Whenever actresses today speak of the need for more strong female leads in movies they owe an incalculable debt to the courage of women such as Olivia de Havilland for initiating the shifts in law and mindset that make change possible.

Here is a selection of her most memorable roles.

Opposite her life-long friend Bette Davis, de Havilland played the virtuous sister to the scheming, seductive Davis. Despite the Hollywood production code, director John Huston got away with some very edgy content, including incestuous teasing. De Havilland was hitting the end of her “good girl” phase with her sturdy, blemish-free performance.

Entering her more challenging chapter, de Havilland plays an unmarried mother forced to give up her son, though she can’t give up her maternal instincts. She won her first best-actress Oscar for an outstanding, subdued performance yet, for some bizarre reason, the film remains extremely difficult to find.

Every great movie career has its mis-steps, but though this psychological drama doesn’t quite work de Havilland’s double-turn as twin sisters – one nice, the other not-so-nice – suspected of murder show how game an actress she was. De Havilland clearly bit off more than she could chew, and it didn’t help that the film came out soon after A Stolen Life, in which Bette Davis did a better job playing twins.

In her stunning portrayal of a disturbed woman suffering from deeply buried childhood trauma, de Havilland caused a sensation in one of Hollywood’s first serious films to tackle the thorny topic of mental illness. Any doubts that she was a serious actress capable of pulling off tough roles were blown away by her compelling performance, which scored her an Oscar nomination in a controversial film credited with igniting nationwide reform in mental facilities.

As the shy, unattractive daughter of a wealthy, pushy father (Ralph Richardson) de Havilland had to sell her homely heroine as somebody who could stand up both to her dad and to the questionable motives of her lover (Montgomery Clift). In a solid performance that earned her a second Oscar, this faultless adaptation of Henry James’ Washington Square still shines as one of de Havilland’s greatest screen portrayals.

Playing a hobbled woman stuck in an elevator and terrorized by urban thugs, it’s de Havilland versus the young, violent James Caan (in his big-screen starring debut). Much like the Hollywood studio system, he greatly underestimates her resolve in this edgy black comedy about suburban alienation.

As the envious, money-hungry cousin to a mentally aberrant Bette Davis, de Havilland plays it sweet and nice as she schemes with her lover (Joseph Cotton) to swindle Bette out of her fortune. On balance, this is de Havilland’s best bad girl role. Director Robert Aldrich, who had just triumphed with Whatever Happened to Baby Jane, clearly clicked with de Havilland’s love of darker, meatier roles.

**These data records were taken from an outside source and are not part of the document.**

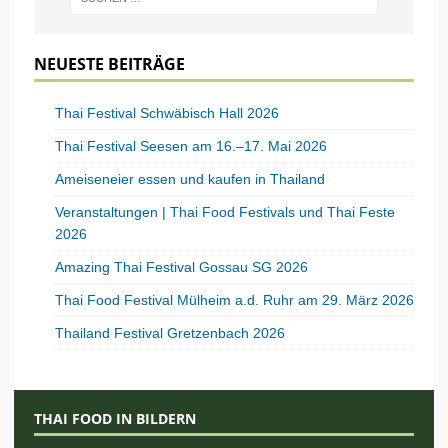
NEUESTE BEITRÄGE
Thai Festival Schwäbisch Hall 2026
Thai Festival Seesen am 16.–17. Mai 2026
Ameiseneier essen und kaufen in Thailand
Veranstaltungen | Thai Food Festivals und Thai Feste
2026
Amazing Thai Festival Gossau SG 2026
Thai Food Festival Mülheim a.d. Ruhr am 29. März 2026
Thailand Festival Gretzenbach 2026
THAI FOOD IN BILDERN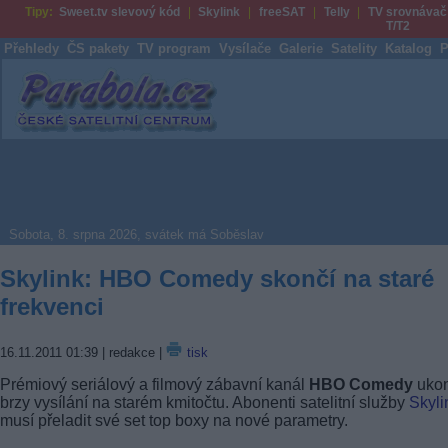
Tipy:
Sweet.tv slevový kód
Skylink
freeSAT
Telly
TV srovnávač
T/T2
Přehledy
ČS pakety
TV program
Vysílače
Galerie
Satelity
Katalog
P
Parabola.cz
Sobota, 8. srpna 2026, svátek má Soběslav
Skylink: HBO Comedy skončí na staré
frekvenci
16.11.2011 01:39
| redakce |
tisk
Prémiový seriálový a filmový zábavní kanál
HBO Comedy
ukon
brzy vysílání na starém kmitočtu. Abonenti satelitní služby
Skyli
musí přeladit své set top boxy na nové parametry.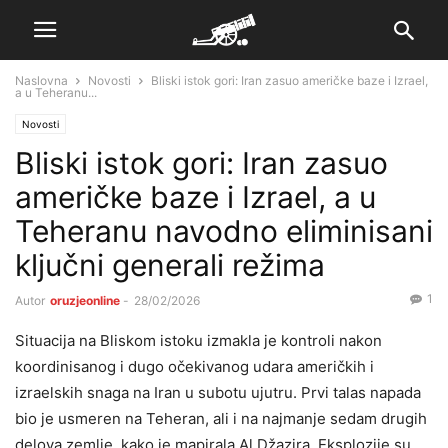
Naslovna
Novosti
Bliski istok gori: Iran zasuo američke baze i Izrael,
a u Teheranu...
Novosti
Bliski istok gori: Iran zasuo
američke baze i Izrael, a u
Teheranu navodno eliminisani
ključni generali režima
1
Autor
oruzjeonline
-
28/02/2026
Situacija na Bliskom istoku izmakla je kontroli nakon
koordinisanog i dugo očekivanog udara američkih i
izraelskih snaga na Iran u subotu ujutru. Prvi talas napada
bio je usmeren na Teheran, ali i na najmanje sedam drugih
delova zemlje, kako je mapirala Al Džazira. Eksplozije su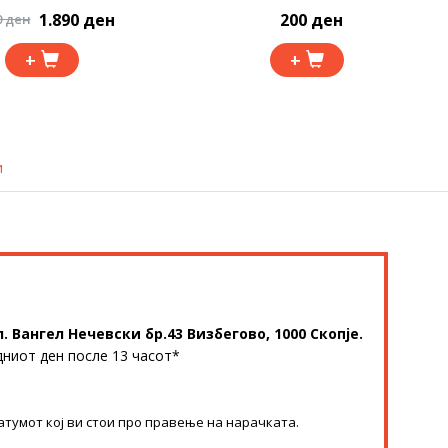
1.890 ден
200 ден
0 ден
+
+
и
л. Вангел Нечевски бр.43 Визбегово, 1000 Скопје.
дниот ден после 13 часот*
атумот кој ви стои про правење на нарачката.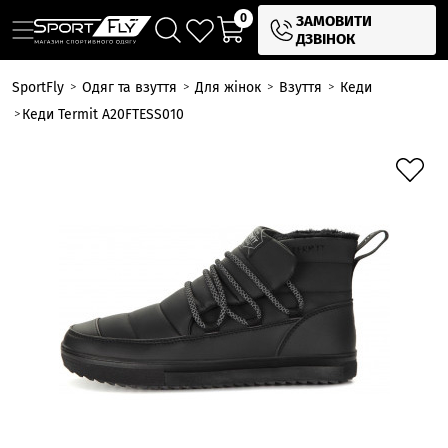
0
ЗАМОВИТИ
ДЗВІНОК
SportFly
Одяг та взуття
Для жінок
Взуття
Кеди
Кеди Termit A20FTESS010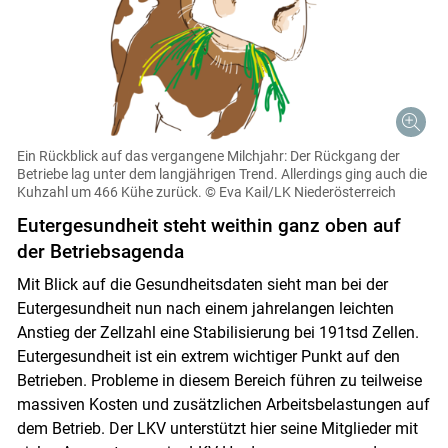
Ein Rückblick auf das vergangene Milchjahr: Der Rückgang der
Betriebe lag unter dem langjährigen Trend. Allerdings ging auch die
Kuhzahl um 466 Kühe zurück.
© Eva Kail/LK Niederösterreich
Eutergesundheit steht weithin ganz oben auf
der Betriebsagenda
Mit Blick auf die Gesundheitsdaten sieht man bei der
Eutergesundheit nun nach einem jahrelangen leichten
Anstieg der Zellzahl eine Stabilisierung bei 191tsd Zellen.
Eutergesundheit ist ein extrem wichtiger Punkt auf den
Betrieben. Probleme in diesem Bereich führen zu teilweise
massiven Kosten und zusätzlichen Arbeitsbelastungen auf
dem Betrieb. Der LKV unterstützt hier seine Mitglieder mit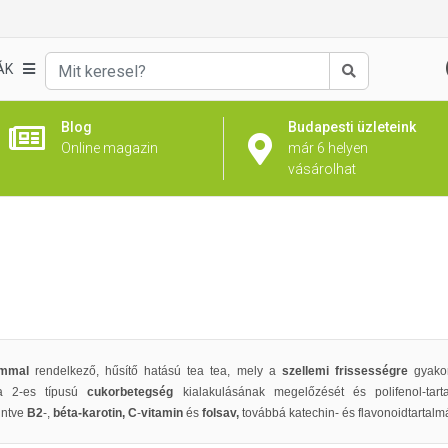
ÁK
Keresés
Blog
Budapesti üzleteink
Online magazin
már 6 helyen
vásárolhat
lommal
rendelkező, hűsítő hatású tea tea, mely a
szellemi frissességre
gyako
a 2-es típusú
cukorbetegség
kialakulásának megelőzését és polifenol-tart
intve
B2
-,
béta-karotin,
C
-
vitamin
és
folsav,
továbbá katechin- és flavonoidtartalmá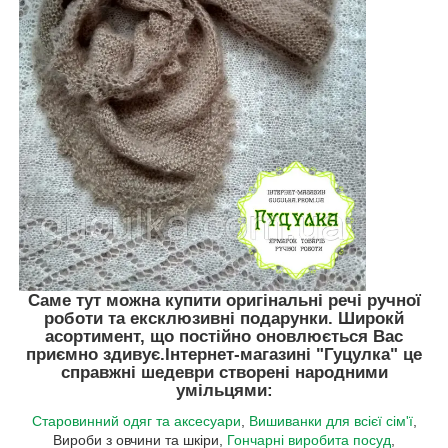
Саме тут можна купити оригінальні речі ручної
роботи та ексклюзивні подарунки. Широкй
асортимент, що постійно оновлюється Вас
приємно здивує.
Інтернет-магазині "Гуцулка"
це
справжні шедеври створені народними
умільцями:
Старовинний одяг та аксесуари
,
Вишиванки для всієї сім'ї
,
Вироби з овчини та шкіри,
Гончарні виробита посуд
,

It’s strange. Of the eight films they made together this was the only screwball comedy de Havilland made with Errol Flynn. Oddly, they never made another, despite their obvious, box office-friendly chemistry.

Just as Flynn will always be known as the definitive Robin Hood, de Havilland’s fun mixture of coyness and spunk will forever be the Maid Marian against whom all others shall be measured.

Vivien Leigh’s Scarlett O’Hara might have been the centrepiece of the ultimate Hollywood epic, yet de Havilland’s Melanie Hamilton Wilkes made it work by providing the crucial dramatic counterweight. Only 22 when she made it, her terrific performance coupled with film’s phenomenal success gave de Havilland the leverage she needed to develop beyond her “rescue fodder” roles into deeper, more meaningful characters.